Spring Batch

Spring Batch

Batch processing is a processing mode which involves execution of series of automated complex jobs without user interaction. A batch process handles bulk data and runs for a long time.

Spring Batch applications support −

  • Automatic retry after failure.

  • Tracking status and statistics during the batch execution and after completing the batch processing.

  • To run concurrent jobs.

  • Services such as logging, resource management, skip, and restarting the processing.

Example: Import Users via Excel

Components of Spring Batch

1.Job

In a Spring Batch application, a job is the batch process that is to be executed.

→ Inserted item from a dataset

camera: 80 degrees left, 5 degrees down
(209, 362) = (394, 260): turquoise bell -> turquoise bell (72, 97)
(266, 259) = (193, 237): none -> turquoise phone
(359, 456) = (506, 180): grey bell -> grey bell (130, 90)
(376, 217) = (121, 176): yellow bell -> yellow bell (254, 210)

It runs from start to finish without interruption. This job is further divided into steps (or a job contains steps).

We will configure a job in Spring Batch using an XML file or a Java class. Following is the XML configuration of a Job in Spring Batch.

<job id = "jobid"> 
   <step id = "step1" next = "step2"/> 
   <step id = "step2" next = "step3"/> 
   <step id = "step3"/> 
</job>

2.Step

A step is an independent part of a job which contains the necessary information to define and execute the job (its part).

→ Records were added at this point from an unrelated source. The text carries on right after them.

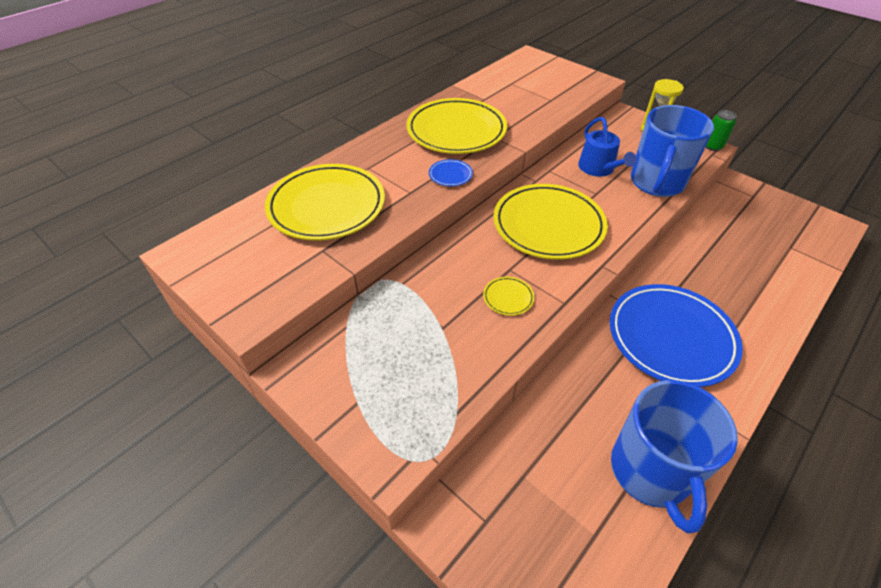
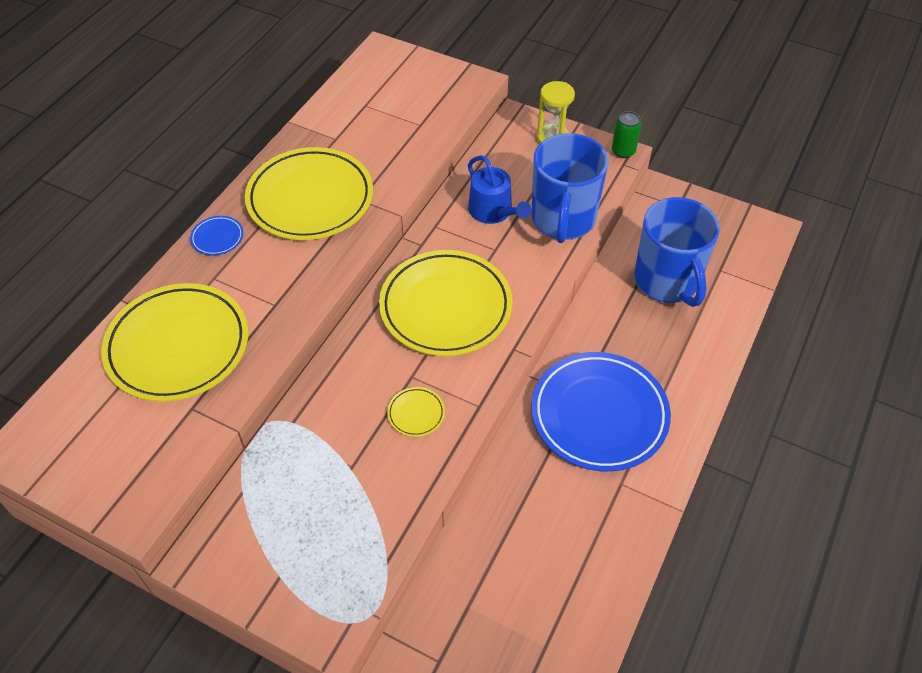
camera: 15 degrees left, 5 degrees up
(450, 175) = (317, 269): blue plate -> blue plate (217, 238)
(651, 472) = (591, 570): blue mug -> blue mug (667, 281)

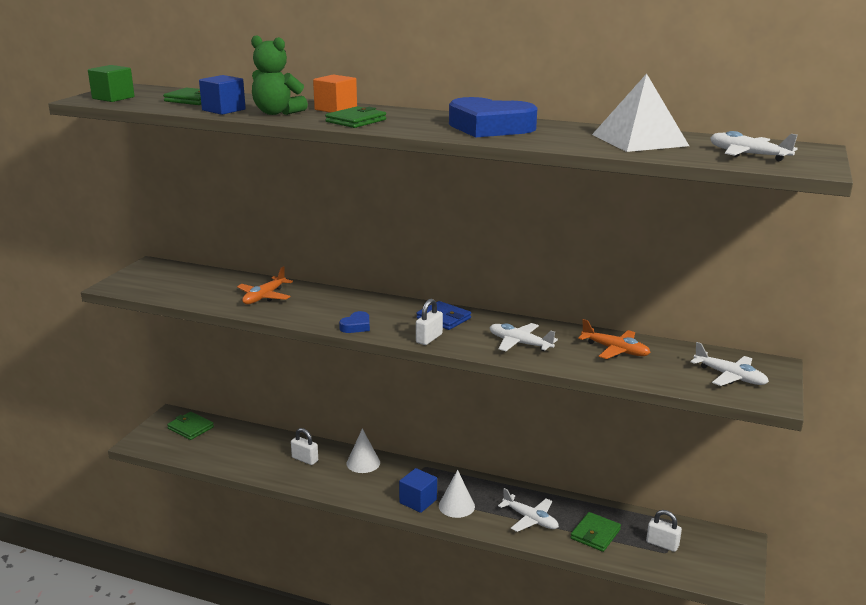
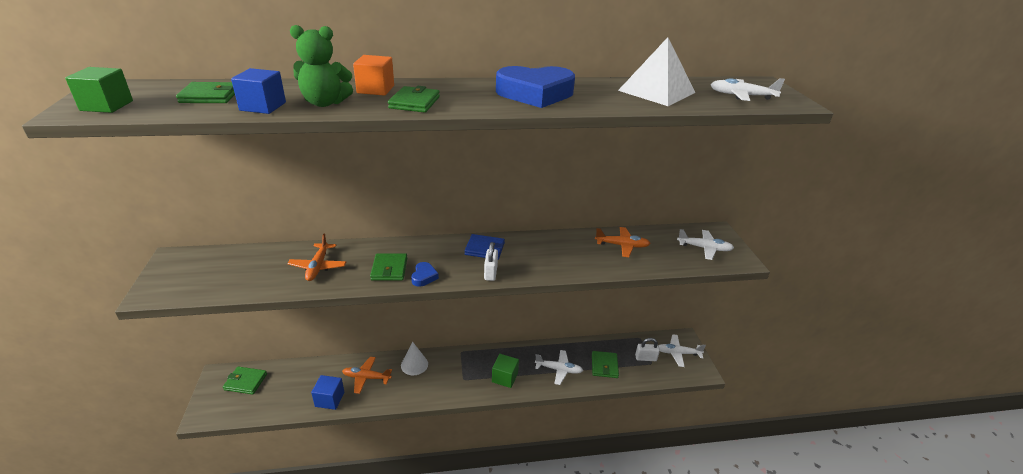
camera: 30 degrees left, 10 degrees up
(305, 459) = (366, 378): white padlock -> orange plane
(328, 313) = (389, 269): none -> green wallet
(418, 501) = (476, 384): blue cube -> blue cube (329, 399)
(456, 506) = (504, 377): white cone -> green cube
(519, 343) = (557, 258): white plane -> white plane (678, 353)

As specified in the diagram, each step is composed of an ItemReader, ItemProcessor (optional) and an ItemWriter. A job may contain one or more steps.

3.Readers, Writers, and Processors

  • Item reader reads data into a Spring Batch application from a particular source.

  • Item writer writes data from the Spring Batch application to a particular destination.

  • Item processor is a class which contains the processing code which processes the data read into the spring batch. If the application reads “n” records, then the code in the processor will be executed on each record.

For example, if we are writing a job with a simple step in it where we read data from MySQL database and process it and write it to a file (flat), then our step uses −

  • A reader which reads from MySQL database.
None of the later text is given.